A senadora norte-americana Dianne Feinstein, até agora uma das maiores defensoras dos programas da Agência de Segurança Nacional (NSA), está furiosa com as revelações sobre as escutas telefónicas à chanceler Angela Merkel. Como líder da Comissão de Serviços Secretos do Senado, Feinstein afirma que a NSA tem agido à margem da Casa Branca e do Congresso e promete uma "profunda reavaliação" dos programas de espionagem.

"Ao contrário da recolha de registos telefónicos ao abrigo de uma ordem judicial, tornou-se evidente para mim que algumas actividades de vigilância são mantidas há mais de uma década e que a Comissão de Serviços Secretos do Senado não foi informada satisfatoriamente. Por isso, o nosso mecanismo de controlo precisa de ser aumentado e reforçado", lê-se num comunicado escrito pela senadora do Partido Democrata eleita pelo estado da Califórnia.

Dianne Feinstein tem sido um dos principais apoios da Casa Branca no Congresso contra as acusações de violação de privacidade de milhões de cidadãos em todo o mundo – no final de Julho, liderou a oposição a uma emenda apresentada pelo republicano Justin Amash na Câmara dos Representantes para limitar os poderes da NSA, que viria a ser reprovada por apenas 12 votos (217 contra 205).
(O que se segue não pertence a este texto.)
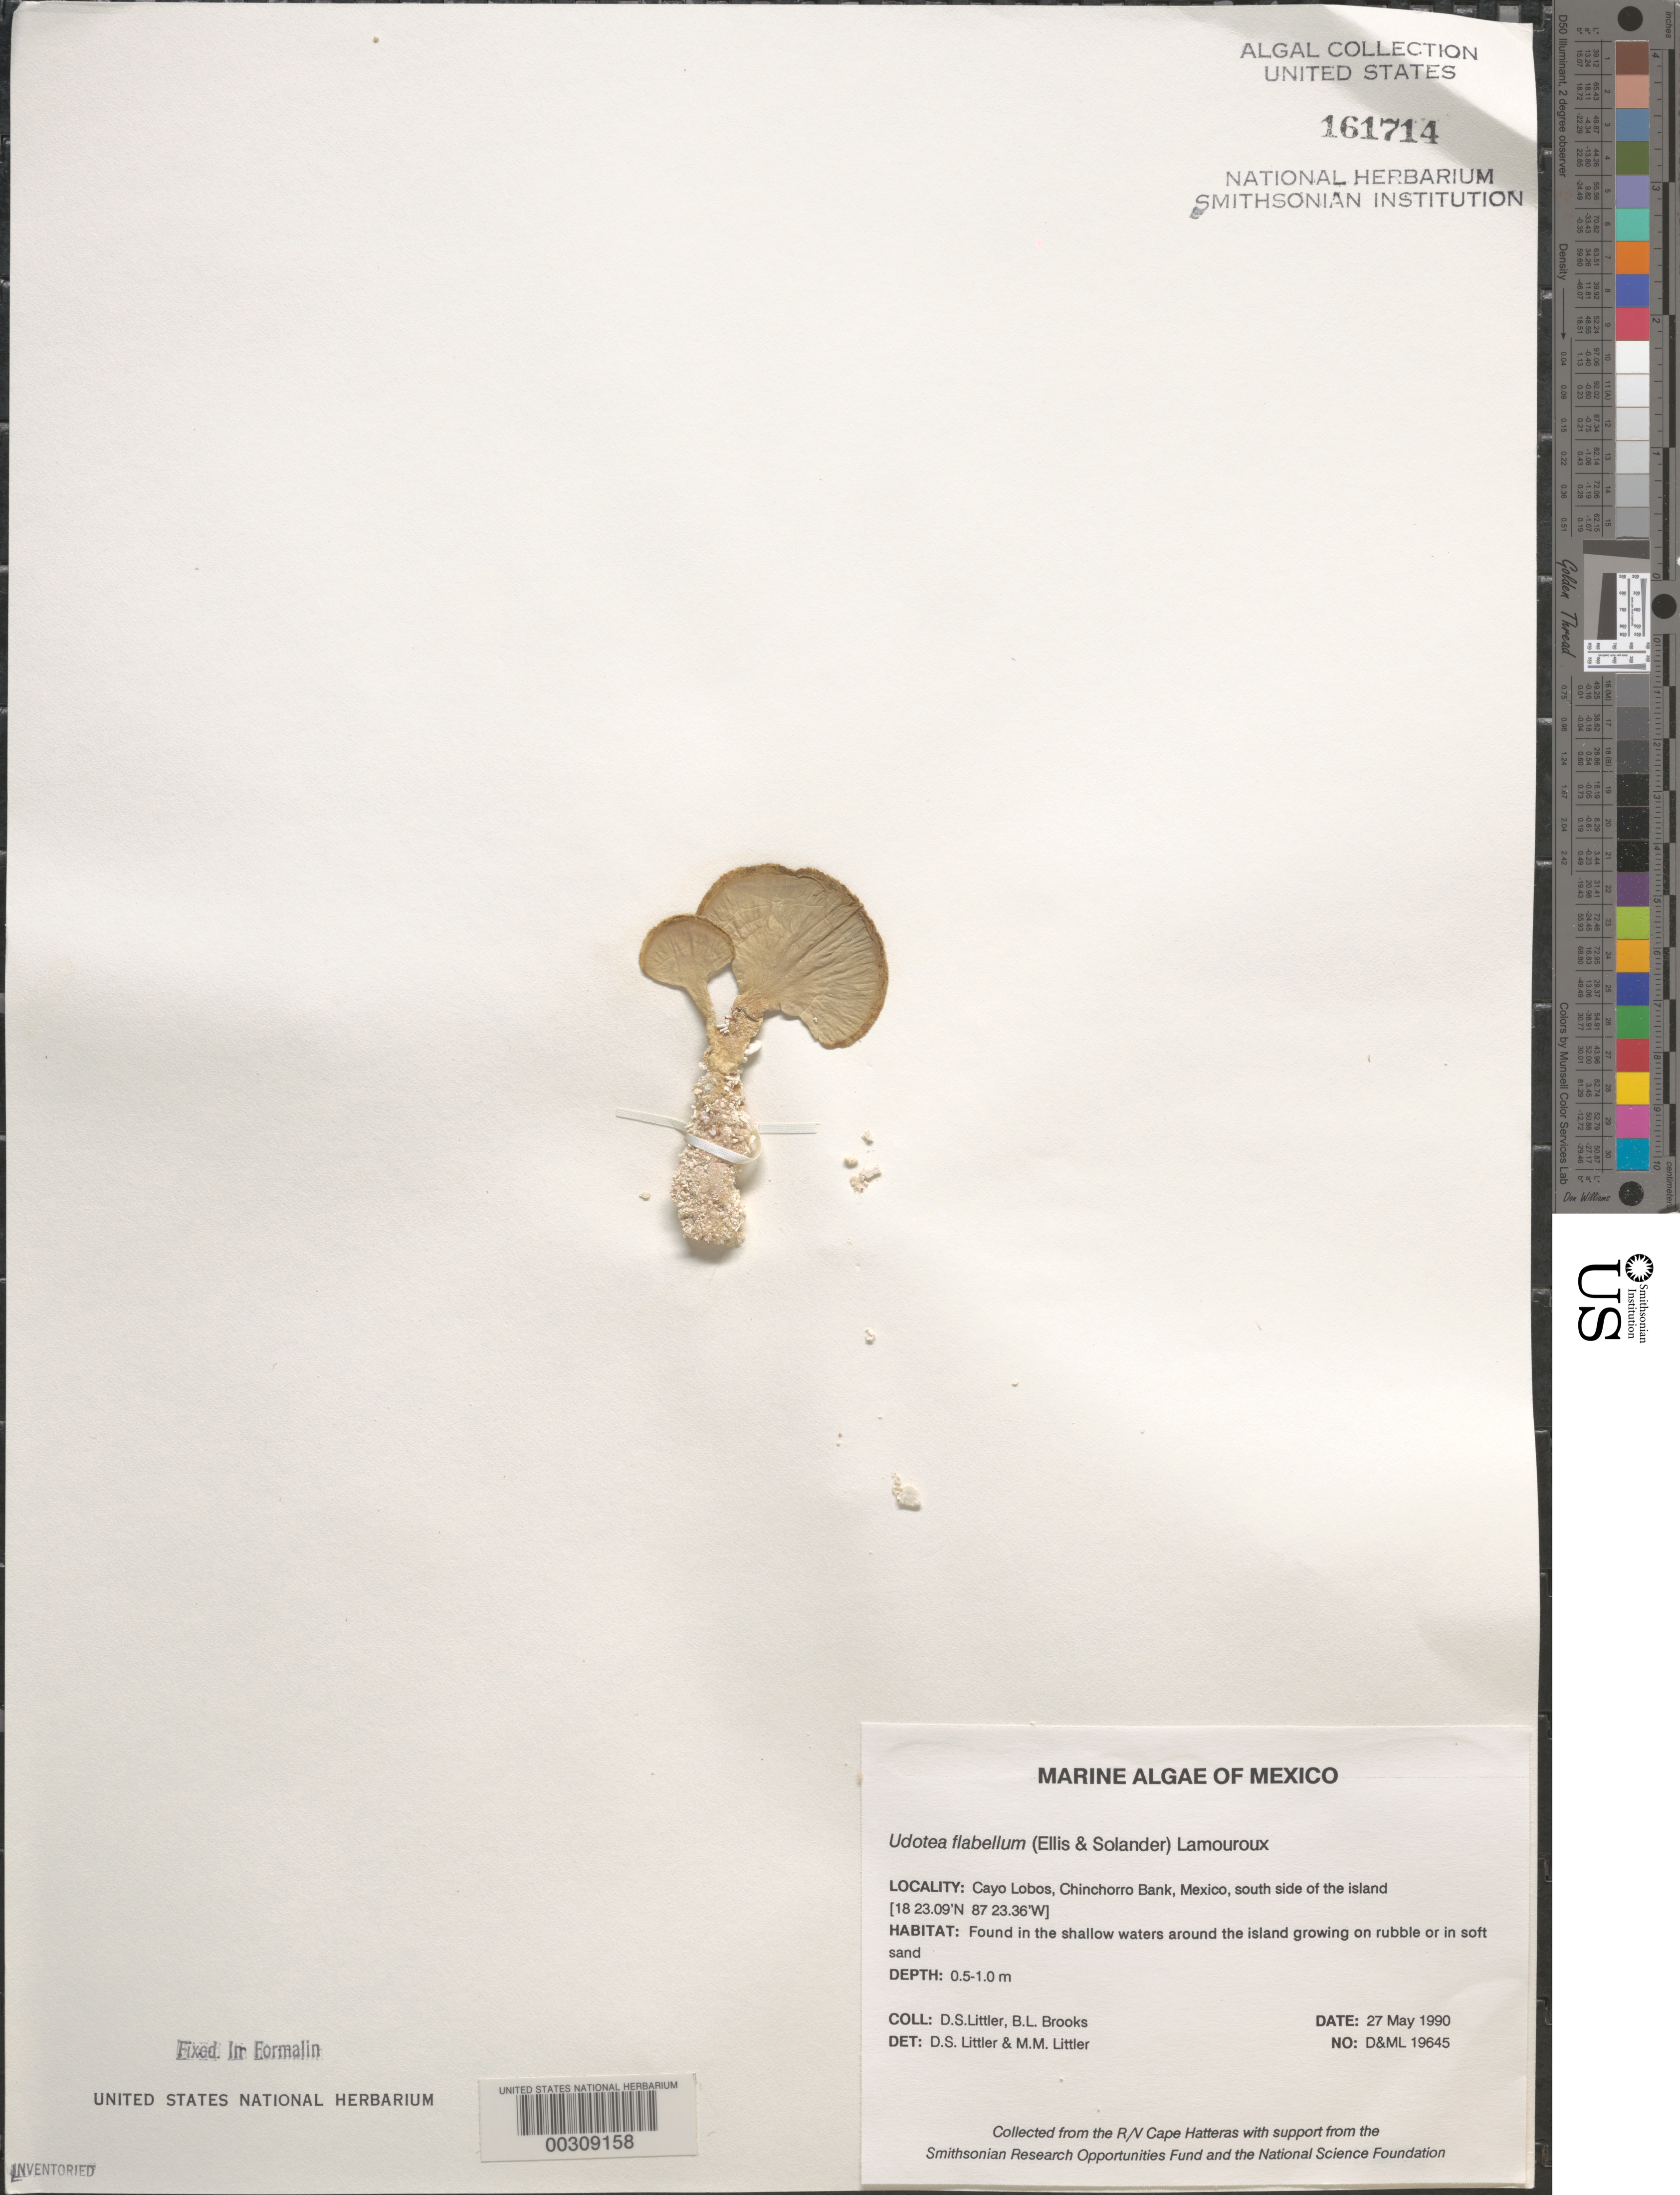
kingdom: Plantae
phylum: Chlorophyta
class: Ulvophyceae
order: Bryopsidales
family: Udoteaceae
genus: Udotea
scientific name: Udotea flabellum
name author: (J. Ellis & Sol.) M. Howe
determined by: Littler, D. S.; Littler, M. M.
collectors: D. S. Littler & B. Brooks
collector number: D&ML 19645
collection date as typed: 27 May 1990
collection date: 1990-05-27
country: Mexico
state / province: Quintana Roo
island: Cayo Lobos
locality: Chinchorro Bank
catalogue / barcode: US 161714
Crítica da divulgação dos documentos obtidos pelo antigo analista informático Edward Snowden, a senadora garantiu, em Agosto, que o sistema de controlo da NSA funciona bem. "É claro que qualquer caso de inconformidade é inaceitável, mas este pequeno número de casos não muda a minha visão de que a NSA toma medidas significativas para prevenir quaisquer abusos, e que tem um sistema substancial de controlo", disse, em resposta às revelações do Wall Street Journal de que alguns analistas usaram os programas da NSA para espiarem pessoas com quem mantinham ou tinham mantido relacionamentos amorosos – um comportamento conhecido como LOVEINT.

Angela Merkel fez a diferença
A mudança de posição da influente senadora norte-americana surgiu após a revelação, na última semana, da existência de um programa de escutas a chefes de Estado e de Governo de países aliados dos EUA.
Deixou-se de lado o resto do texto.